Material for this exercise ->
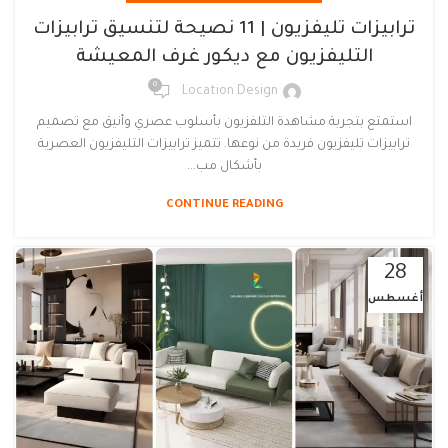
ترابيزات تليفزيون | 11 نصيحة لتنسيق ترابيزات
التليفزيون مع ديكور غرف المعيشة
0
Location Design
استمتع بتجربة مشاهدة التلفزيون بأسلوب عصري وأنيق مع تصميم
ترابيزات تليفزيون فريدة من نوعها. تتميز ترابيزات التليفزيون العصرية
بأشكال مب...
CONTINUE READING
28
أغسطس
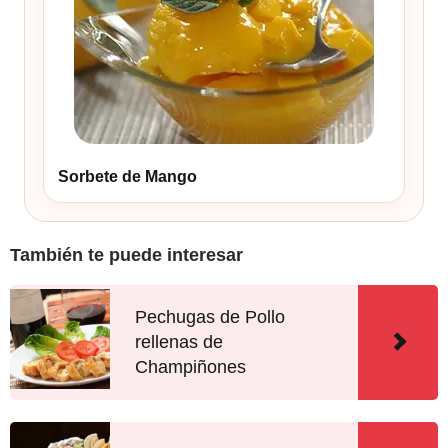
Sorbete de Mango
También te puede interesar
Pechugas de Pollo
rellenas de
Champiñones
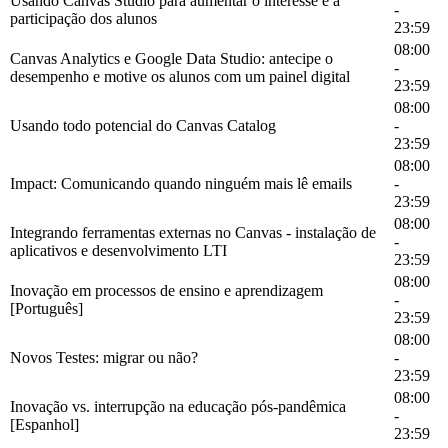
Usando Canvas Studio para aumentar o interesse e a
-
participação dos alunos
23:59
08:00
Canvas Analytics e Google Data Studio: antecipe o
-
desempenho e motive os alunos com um painel digital
23:59
08:00
Usando todo potencial do Canvas Catalog
-
23:59
08:00
Impact: Comunicando quando ninguém mais lê emails
-
23:59
08:00
Integrando ferramentas externas no Canvas - instalação de
-
aplicativos e desenvolvimento LTI
23:59
08:00
Inovação em processos de ensino e aprendizagem
-
[Português]
23:59
08:00
Novos Testes: migrar ou não?
-
23:59
08:00
Inovação vs. interrupção na educação pós-pandêmica
-
[Espanhol]
23:59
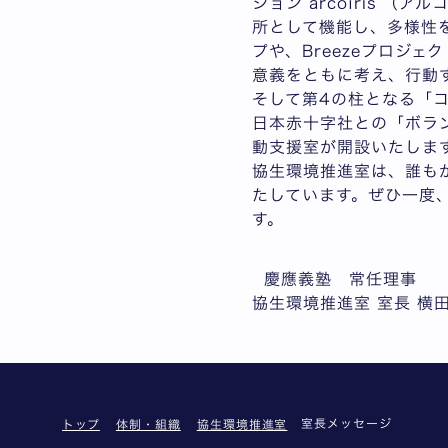
ション
arcoíris
（アルコ
所として機能し、多様性
プや、Breezeプロジ
意義をともに考え、行動
そして第4の柱となる「
日本赤十字社との「ボラン
動支援室が開設いたしま
協生環境推進室は、誰も
たしています。ぜひ一度
す。
慶應義塾 常任理事
協生環境推進室 室長 横
室長メッセージ
トップ
体制・組織
協生環境推進室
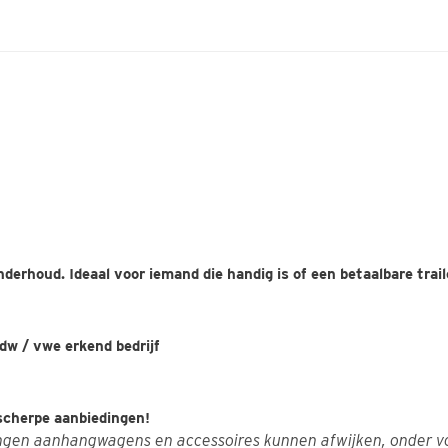
nderhoud. Ideaal voor iemand die handig is of een betaalbare trail
w / vwe erkend bedrijf
 scherpe aanbiedingen!
ingen aanhangwagens en accessoires kunnen afwijken, onder v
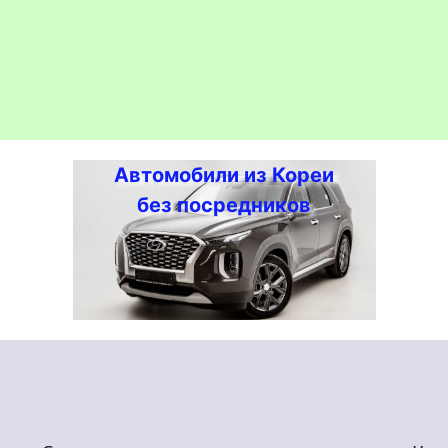
Автомобили из Кореи
без посредников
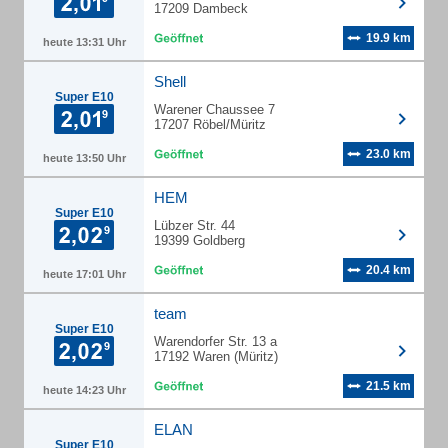
17209 Dambeck
19.9 km
heute 13:31 Uhr
Shell
Super E10
Warener Chaussee 7
17207 Röbel/Müritz
23.0 km
heute 13:50 Uhr
HEM
Super E10
Lübzer Str. 44
19399 Goldberg
20.4 km
heute 17:01 Uhr
team
Super E10
Warendorfer Str. 13 a
17192 Waren (Müritz)
21.5 km
heute 14:23 Uhr
ELAN
Super E10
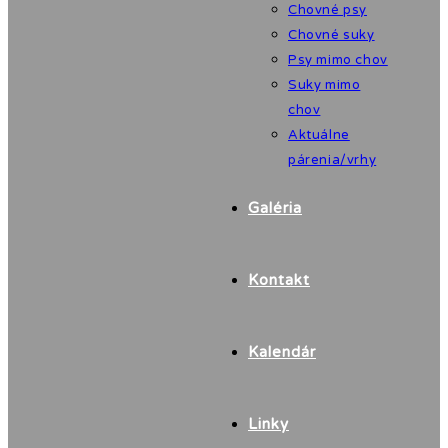
Chovné psy
Chovné suky
Psy mimo chov
Suky mimo
chov
Aktuálne
párenia/vrhy
Galéria
Kontakt
Kalendár
Linky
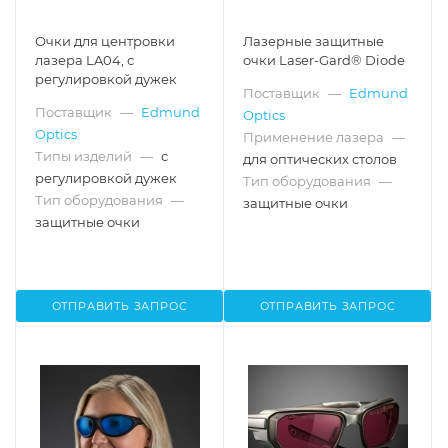
Очки для центровки
Лазерные защитные
лазера LA04, с
очки Laser-Gard® Diode
регулировкой дужек
Поставщик
—
Edmund
Поставщик
—
Edmund
Optics
Optics
Применение лазера
—
Типы изделий
—
с
для оптических столов
регулировкой дужек
Тип оборудования
—
Тип оборудования
—
защитные очки
защитные очки
ОТПРАВИТЬ ЗАПРОС
ОТПРАВИТЬ ЗАПРОС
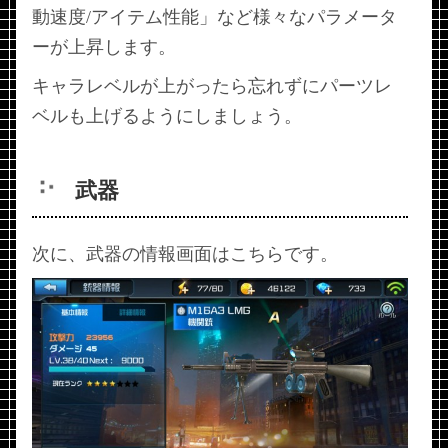
動速度/アイテム性能」など様々なパラメータ
ーが上昇します。
キャラレベルが上がったら忘れずにパーツレ
ベルも上げるようにしましょう。
武器
次に、武器の情報画面はこちらです。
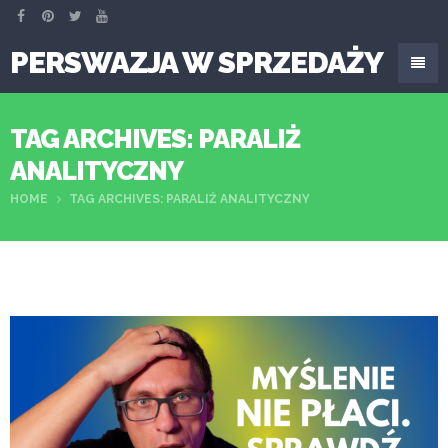
PERSWAZJA W SPRZEDAŻY
TAG ARCHIVES: PARALIŻ
ANALITYCZNY
HOME
TAG ARCHIVES: PARALIŻ ANALITYCZNY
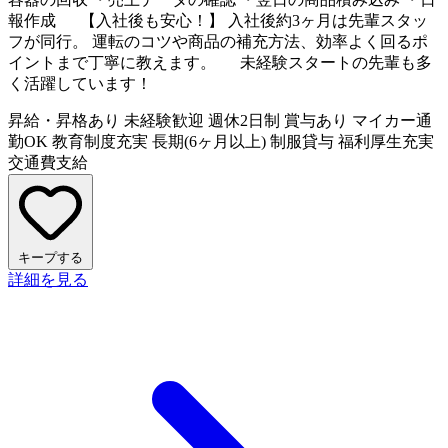
報作成 【入社後も安心！】 入社後約3ヶ月は先輩スタッ
フが同行。 運転のコツや商品の補充方法、効率よく回るポ
イントまで丁寧に教えます。 未経験スタートの先輩も多
く活躍しています！
昇給・昇格あり
未経験歓迎
週休2日制
賞与あり
マイカー通
勤OK
教育制度充実
長期(6ヶ月以上)
制服貸与
福利厚生充実
交通費支給
キープする
詳細を見る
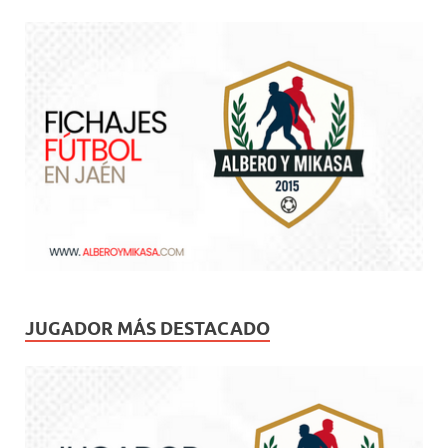
JUGADOR MÁS DESTACADO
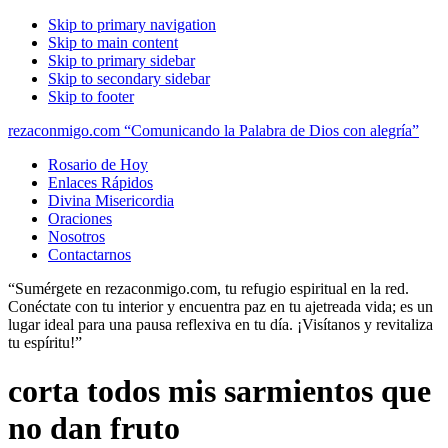
Skip to primary navigation
Skip to main content
Skip to primary sidebar
Skip to secondary sidebar
Skip to footer
rezaconmigo.com “Comunicando la Palabra de Dios con alegría”
Rosario de Hoy
Enlaces Rápidos
Divina Misericordia
Oraciones
Nosotros
Contactarnos
“Sumérgete en rezaconmigo.com, tu refugio espiritual en la red.
Conéctate con tu interior y encuentra paz en tu ajetreada vida; es un
lugar ideal para una pausa reflexiva en tu día. ¡Visítanos y revitaliza
tu espíritu!”
corta todos mis sarmientos que
no dan fruto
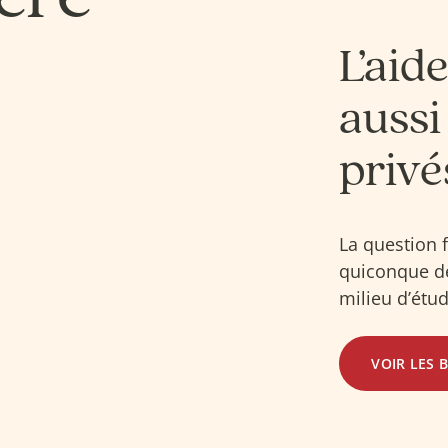
L’aide
aussi
privé
La question 
quiconque dé
milieu d’étu
VOIR LES 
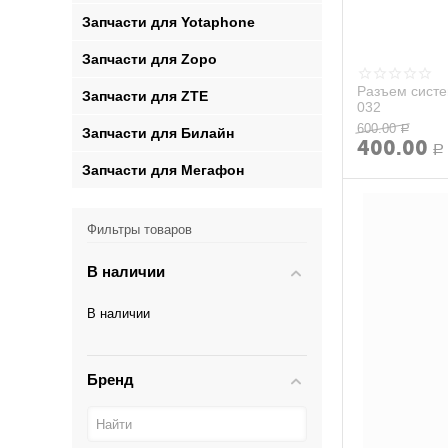
Запчасти для Yotaphone
Запчасти для Zopo
Разъем систе
Запчасти для ZTE
032
600.00
Р
Запчасти для Билайн
400.00
Р
Запчасти для Мегафон
Фильтры товаров
В наличии
В наличии
Бренд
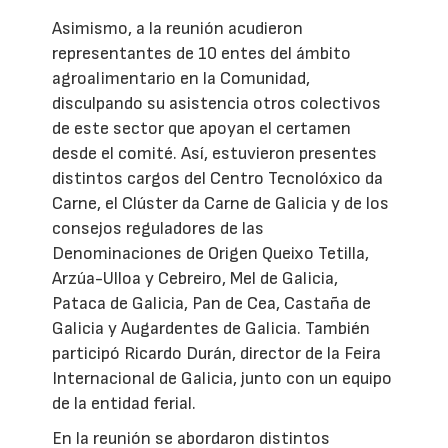
Asimismo, a la reunión acudieron
representantes de 10 entes del ámbito
agroalimentario en la Comunidad,
disculpando su asistencia otros colectivos
de este sector que apoyan el certamen
desde el comité. Así, estuvieron presentes
distintos cargos del Centro Tecnolóxico da
Carne, el Clúster da Carne de Galicia y de los
consejos reguladores de las
Denominaciones de Origen Queixo Tetilla,
Arzúa-Ulloa y Cebreiro, Mel de Galicia,
Pataca de Galicia, Pan de Cea, Castaña de
Galicia y Augardentes de Galicia. También
participó Ricardo Durán, director de la Feira
Internacional de Galicia, junto con un equipo
de la entidad ferial.
En la reunión se abordaron distintos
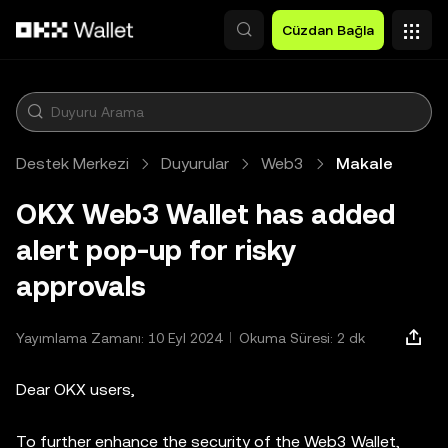
Ana İçeriğe Atla
Cüzdan Bağla
Destek Merkezi
Duyurular
Web3
Makale
OKX Web3 Wallet has added
alert pop-up for risky
approvals
Yayımlama Zamanı: 10 Eyl 2024
Okuma Süresi: 2 dk
Dear OKX users,
To further enhance the security of the Web3 Wallet,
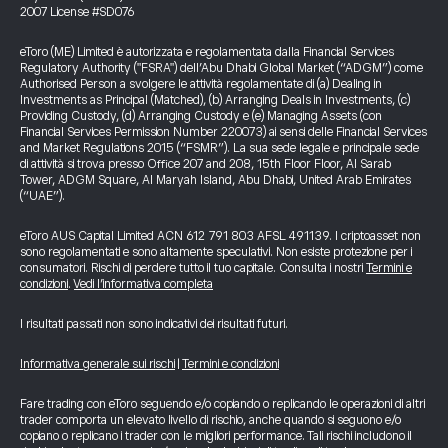
2007 License #SD076
eToro (ME) Limited è autorizzata e regolamentata dalla Financial Services
Regulatory Authority ("FSRA") dell’Abu Dhabi Global Market (“ADGM”) come
Authorised Person a svolgere le attività regolamentate di (a) Dealing in
Investments as Principal (Matched), (b) Arranging Deals in Investments, (c)
Providing Custody, (d) Arranging Custody e (e) Managing Assets (con
Financial Services Permission Number 220073) ai sensi delle Financial Services
and Market Regulations 2015 (“FSMR”). La sua sede legale e principale sede
di attività si trova presso Office 207 and 208, 15th Floor Floor, Al Sarab
Tower, ADGM Square, Al Maryah Island, Abu Dhabi, United Arab Emirates
(“UAE”).
eToro AUS Capital Limited ACN 612 791 803 AFSL 491139. I criptoasset non
sono regolamentati e sono altamente speculativi. Non esiste protezione per i
consumatori. Rischi di perdere tutto il tuo capitale. Consulta i nostri
Termini e
condizioni
.
Vedi l’informativa completa
I risultati passati non sono indicativi dei risultati futuri.
Informativa generale sui rischi
|
Termini e condizioni
Fare trading con eToro seguendo e/o copiando o replicando le operazioni di altri
trader comporta un elevato livello di rischio, anche quando si seguono e/o
copiano o replicano i trader con le migliori performance. Tali rischi includono il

Written task -> After identifying the lines above that contain "Comunicando", copy each one.

Written solution ->
Impact: Comunicando quando ninguém mais lê emails
rezaconmigo.com “Comunicando la Palabra de Dios con alegría”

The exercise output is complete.